### Task instructions
Extend the Tom Reyners footballer profile below, starting right after its final line.

:: Page text ::

Tom Reyners

Personal information
- Date of birth: 20 April 2000 (age 26)
- Place of birth: Bree, Belgium
- Height: 1.70 m (5 ft 7 in)
- Position: Left winger

Team information
- Current team: Lommel
- Number: 10

Youth career
- 2008–2009: Bree-Beek
- 2009–2012: MVV Maastricht
- 2012–2020: Genk

Senior career*
- Years: Team / Apps / (Gls)
- 2020–2023: Beveren / 36 / (1)
- 2023–2025: Beerschot / 51 / (11)
- 2025–: Lommel / 32 / (4)

International career^{‡}
- 2015: Belgium U15 / 6 / (0)
- 2015: Belgium U16 / 2 / (1)
- 2018: Belgium U18 / 1 / (0)
- 2018–2019: Belgium U19 / 7 / (2)

= Tom Reyners =

Belgian footballer (born 2000)

:::
:: Given information ::

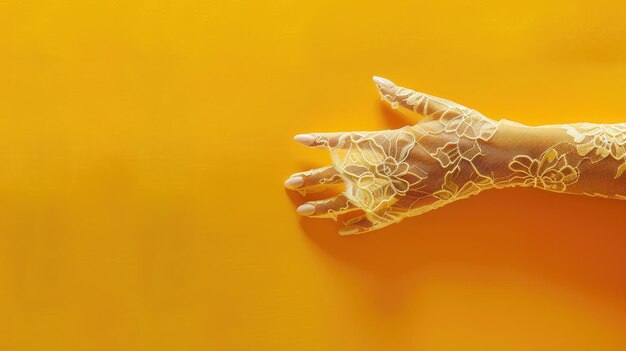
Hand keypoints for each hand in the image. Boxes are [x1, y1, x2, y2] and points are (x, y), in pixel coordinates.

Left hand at [285, 76, 501, 234]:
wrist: (494, 158)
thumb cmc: (466, 129)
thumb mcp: (436, 107)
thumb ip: (404, 97)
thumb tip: (378, 81)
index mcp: (395, 140)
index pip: (349, 140)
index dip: (323, 141)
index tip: (300, 142)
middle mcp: (393, 166)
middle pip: (346, 174)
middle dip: (316, 179)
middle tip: (290, 186)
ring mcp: (402, 189)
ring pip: (358, 200)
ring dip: (330, 205)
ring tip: (307, 210)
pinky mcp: (415, 205)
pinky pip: (383, 217)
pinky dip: (364, 224)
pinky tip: (345, 230)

:::

### Response to the task
Tom Reyners (born 20 April 2000) is a Belgian professional footballer who plays as a winger for Challenger Pro League club Lommel.

==Professional career==
A youth product of Genk, Reyners signed a professional contract with Waasland-Beveren in June 2020. Reyners made his professional debut with Waasland-Beveren in a 4-1 Belgian First Division A loss to S.V. Zulte Waregem on 22 August 2020.

On 7 July 2023, Reyners signed a two-year contract with Beerschot.

On 19 June 2025, Reyners moved to Lommel on a three-season deal.